absent, blood vessels do not penetrate the basement membrane
how do nutrients get to the epidermis?
by blood vessels in underlying dermis
what is the structure of the dermis?
dense, irregular, collagenous CT (type I collagen), interspersed with elastic fibers
how does the skin age?
progressive damage to the elastic fibers of the dermis which results in loss of skin’s tone
what is the blood supply to the dermis?
highly vascular and also contains many sensory receptors
what are the layers of the dermis?
papillary (superficial)
reticular (deep)
what are the characteristics of the papillary layer of the dermis?
it is relatively thin and interdigitated through corrugations with the epidermis to increase surface area for attachment so we can prevent mechanical abrasions and shearing
what are dermal ridges?
also called dermal papillae, dermal projections into the epidermis
what are fingerprints?
large dermal ridges in thick skin; also called dermatoglyphs and are unique to each individual
what are epidermal ridges?
also called rete ridges, epidermal projections into the dermis
how does the reticular layer compare to the papillary layer?
thicker and less cells
what special things does the reticular layer have?
contains hair follicles, sweat and sebaceous glands
what is the reticular layer connected to?
the hypodermis (subcutis)
what are Langer’s lines?
thick collagen bundles and elastin fibers in the reticular layer form tension lines, skin incisions parallel to these lines will heal with less scarring
what is the structure of the hypodermis?

Data shown:
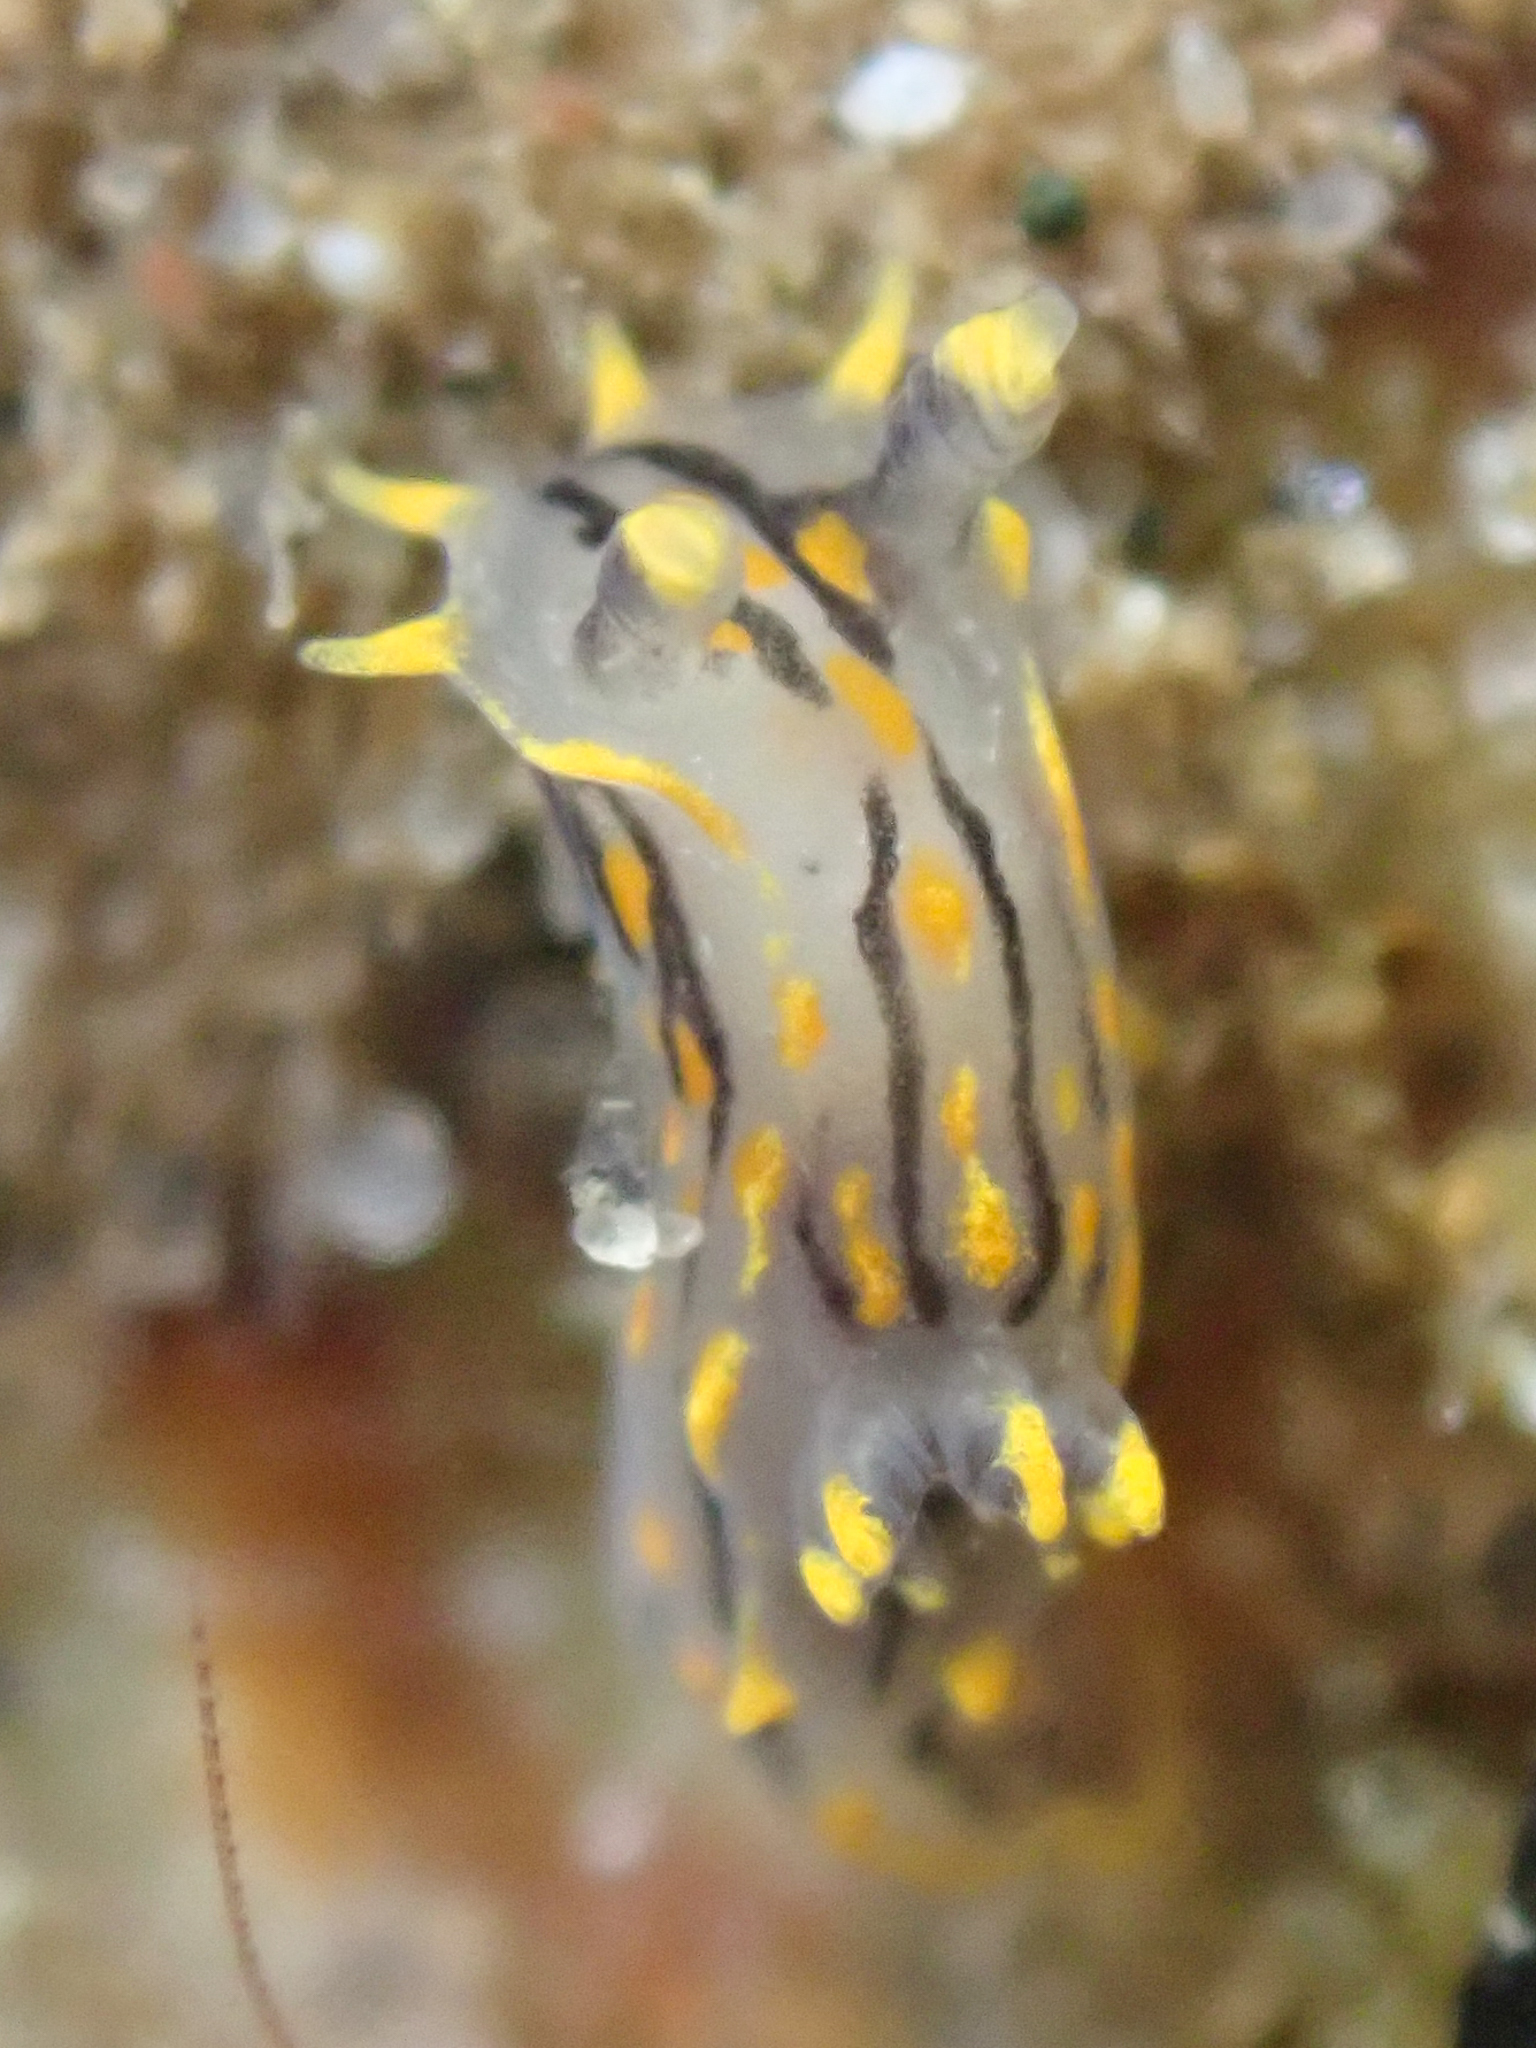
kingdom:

Set of tasks:
(a) In the skin notes, what are fingerprints also called?
(b) Update the skin notes from "what are Langer’s" through "of the hypodermis?", replacing "incisions" with "cuts".
(c) Which terms do the skin notes introduce with the words "also called"? Name each one.

Outputs by task:
(a) Dermatoglyphs

(b)
what are Langer’s lines?
thick collagen bundles and elastin fibers in the reticular layer form tension lines, skin cuts parallel to these lines will heal with less scarring
what is the structure of the hypodermis?

(c) Dermal papillae, dermatoglyphs, rete ridges